Hormone Levels Altered After Long-Term Opioid Therapy

PALM SPRINGS, CA — Endocrine abnormalities may arise in patients following long-term opioid therapy, according to a study presented at the American Academy of Pain Medicine 2012 Annual Meeting.

Because little is known about opioid affects on the pituitary-adrenal-gonadal axis after a long period of treatment, Forest S. Tennant, MD, DrPH, of the Veract Intractable Pain Clinic, West Covina, CA, decided to conduct a study involving 10 men and 12 women with intractable pain. These patients were drawn from a rural California county clinic and had been maintained on opioids under the authority of the California Intractable Pain Act for ≥20 years.

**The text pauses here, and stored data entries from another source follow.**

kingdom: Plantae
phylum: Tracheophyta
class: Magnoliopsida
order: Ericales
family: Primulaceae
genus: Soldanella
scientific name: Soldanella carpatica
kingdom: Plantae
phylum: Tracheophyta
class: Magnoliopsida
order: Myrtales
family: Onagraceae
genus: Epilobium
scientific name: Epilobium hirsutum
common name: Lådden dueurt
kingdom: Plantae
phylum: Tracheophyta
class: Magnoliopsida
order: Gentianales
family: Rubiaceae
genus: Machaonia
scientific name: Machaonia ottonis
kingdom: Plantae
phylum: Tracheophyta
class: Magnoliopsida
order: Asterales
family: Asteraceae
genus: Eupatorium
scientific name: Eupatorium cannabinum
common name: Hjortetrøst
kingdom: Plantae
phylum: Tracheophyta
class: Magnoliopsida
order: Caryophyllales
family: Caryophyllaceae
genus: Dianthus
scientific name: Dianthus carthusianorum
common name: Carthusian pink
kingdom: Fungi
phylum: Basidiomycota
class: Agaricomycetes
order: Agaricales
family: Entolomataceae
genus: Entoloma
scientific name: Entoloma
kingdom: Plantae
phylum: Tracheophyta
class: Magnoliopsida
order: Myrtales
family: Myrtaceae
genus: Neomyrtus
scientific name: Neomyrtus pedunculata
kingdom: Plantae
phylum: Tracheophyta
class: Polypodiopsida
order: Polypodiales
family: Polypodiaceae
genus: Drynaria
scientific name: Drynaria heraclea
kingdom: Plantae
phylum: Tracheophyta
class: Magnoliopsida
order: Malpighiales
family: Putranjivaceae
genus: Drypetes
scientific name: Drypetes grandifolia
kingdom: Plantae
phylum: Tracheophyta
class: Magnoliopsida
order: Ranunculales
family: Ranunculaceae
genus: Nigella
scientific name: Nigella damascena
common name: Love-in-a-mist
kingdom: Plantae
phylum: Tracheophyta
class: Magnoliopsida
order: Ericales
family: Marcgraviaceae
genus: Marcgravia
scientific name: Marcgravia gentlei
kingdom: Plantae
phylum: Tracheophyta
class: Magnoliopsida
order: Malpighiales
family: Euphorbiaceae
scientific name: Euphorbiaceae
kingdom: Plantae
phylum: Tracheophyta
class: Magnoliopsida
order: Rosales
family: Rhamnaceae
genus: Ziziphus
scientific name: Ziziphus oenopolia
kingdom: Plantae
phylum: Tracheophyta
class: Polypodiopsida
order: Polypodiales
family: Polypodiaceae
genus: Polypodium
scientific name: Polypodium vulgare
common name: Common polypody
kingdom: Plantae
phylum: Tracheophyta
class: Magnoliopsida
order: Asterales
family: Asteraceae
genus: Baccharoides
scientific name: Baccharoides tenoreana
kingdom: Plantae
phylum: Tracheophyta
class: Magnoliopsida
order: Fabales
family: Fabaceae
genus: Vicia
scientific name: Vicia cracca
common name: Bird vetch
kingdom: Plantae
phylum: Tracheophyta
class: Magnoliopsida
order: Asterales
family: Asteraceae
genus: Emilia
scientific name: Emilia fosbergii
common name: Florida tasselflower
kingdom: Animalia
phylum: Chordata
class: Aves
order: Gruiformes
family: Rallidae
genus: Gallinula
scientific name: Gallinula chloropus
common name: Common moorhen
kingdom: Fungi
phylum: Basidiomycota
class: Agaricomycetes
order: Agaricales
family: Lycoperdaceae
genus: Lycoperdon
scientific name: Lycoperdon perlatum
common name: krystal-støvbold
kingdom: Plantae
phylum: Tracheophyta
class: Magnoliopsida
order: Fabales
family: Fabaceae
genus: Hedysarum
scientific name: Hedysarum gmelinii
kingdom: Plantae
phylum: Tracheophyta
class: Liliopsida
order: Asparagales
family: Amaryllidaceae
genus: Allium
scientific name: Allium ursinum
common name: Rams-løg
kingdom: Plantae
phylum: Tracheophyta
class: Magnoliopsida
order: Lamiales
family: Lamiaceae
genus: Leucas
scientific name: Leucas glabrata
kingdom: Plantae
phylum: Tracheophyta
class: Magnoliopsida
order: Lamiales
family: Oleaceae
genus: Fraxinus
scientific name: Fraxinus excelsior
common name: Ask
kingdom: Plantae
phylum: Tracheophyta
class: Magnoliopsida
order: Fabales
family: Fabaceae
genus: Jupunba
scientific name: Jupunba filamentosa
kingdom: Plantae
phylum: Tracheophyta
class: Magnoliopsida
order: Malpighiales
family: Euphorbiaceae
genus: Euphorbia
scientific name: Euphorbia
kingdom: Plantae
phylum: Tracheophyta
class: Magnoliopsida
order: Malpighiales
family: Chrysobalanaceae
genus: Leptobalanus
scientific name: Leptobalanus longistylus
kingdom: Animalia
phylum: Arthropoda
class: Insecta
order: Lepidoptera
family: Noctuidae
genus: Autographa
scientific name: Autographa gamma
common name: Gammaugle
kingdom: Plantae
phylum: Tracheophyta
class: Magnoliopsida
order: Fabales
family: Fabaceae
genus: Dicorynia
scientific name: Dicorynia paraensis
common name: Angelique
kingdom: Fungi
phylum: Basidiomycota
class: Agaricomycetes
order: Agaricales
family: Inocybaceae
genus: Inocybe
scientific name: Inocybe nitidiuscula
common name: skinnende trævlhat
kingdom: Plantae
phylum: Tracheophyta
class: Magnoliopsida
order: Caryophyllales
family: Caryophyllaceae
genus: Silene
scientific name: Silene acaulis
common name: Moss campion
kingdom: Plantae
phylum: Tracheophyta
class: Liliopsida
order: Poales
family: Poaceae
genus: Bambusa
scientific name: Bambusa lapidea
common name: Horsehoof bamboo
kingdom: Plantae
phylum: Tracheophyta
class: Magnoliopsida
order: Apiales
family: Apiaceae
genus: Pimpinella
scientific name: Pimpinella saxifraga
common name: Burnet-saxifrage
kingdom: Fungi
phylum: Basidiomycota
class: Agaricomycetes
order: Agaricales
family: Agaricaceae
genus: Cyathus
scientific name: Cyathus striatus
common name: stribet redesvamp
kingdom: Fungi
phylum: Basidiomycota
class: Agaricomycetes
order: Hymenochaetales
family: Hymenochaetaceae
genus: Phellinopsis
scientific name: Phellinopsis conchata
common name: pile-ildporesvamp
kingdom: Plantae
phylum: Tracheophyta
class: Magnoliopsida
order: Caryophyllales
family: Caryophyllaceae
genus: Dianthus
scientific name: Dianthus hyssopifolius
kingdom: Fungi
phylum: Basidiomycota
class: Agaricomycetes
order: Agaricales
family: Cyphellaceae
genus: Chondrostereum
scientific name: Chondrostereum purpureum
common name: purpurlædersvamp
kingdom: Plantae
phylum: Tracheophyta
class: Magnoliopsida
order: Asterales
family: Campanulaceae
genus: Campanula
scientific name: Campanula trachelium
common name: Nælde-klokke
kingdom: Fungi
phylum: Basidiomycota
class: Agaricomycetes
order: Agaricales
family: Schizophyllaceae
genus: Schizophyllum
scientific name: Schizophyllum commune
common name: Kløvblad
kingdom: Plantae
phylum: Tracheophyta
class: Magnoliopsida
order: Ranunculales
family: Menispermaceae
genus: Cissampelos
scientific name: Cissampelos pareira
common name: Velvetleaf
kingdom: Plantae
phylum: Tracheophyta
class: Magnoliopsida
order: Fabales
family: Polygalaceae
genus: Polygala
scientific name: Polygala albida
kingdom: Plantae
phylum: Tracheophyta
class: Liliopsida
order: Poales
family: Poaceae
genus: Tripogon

Patients enrolled received an equivalent of 465–5,650mg morphine daily. No hormone replacement therapy was prescribed. During the study, each patient had an 8 a.m. fasting serum specimen taken that was tested for cortisol, pregnenolone, testosterone, estrogen, corticotropin (ACTH), and follicle stimulating hormone (FSH).

Two patients (9.1%) were normal on all six assays; 11 (50%) had only deficiencies, and five (22.7%) only elevations. Low testosterone was the most common abnormality and was present in 12 patients (54.5%), low FSH in six patients (30%), low cortisol and ACTH in two patients each (9.1%), and low pregnenolone and estrogen levels in one patient each (4.5%). High serum levels were found in patients as follows: cortisol in six patients (27.2%), pregnenolone in four (27.2%), ACTH in four (27.2%), and estrogen in one (4.5%).

Dr. Tennant concluded that low FSH and testosterone had major effects, and that the high levels of ACTH, estrogen, pregnenolone, and cortisol in some patients indicates that severe pain and its endocrine response may not be controlled by high-dose opioids.1 He added that patients with intractable pain must be routinely monitored with pituitary-adrenal-gonadal axis screening and clinically treated for deficient or excessive hormone levels.

References
1. Tennant F, Hermann L. Normalization of serum cortisol concentration with opioid treatment of severe chronic pain. Pain Med. 2002;3:132-134.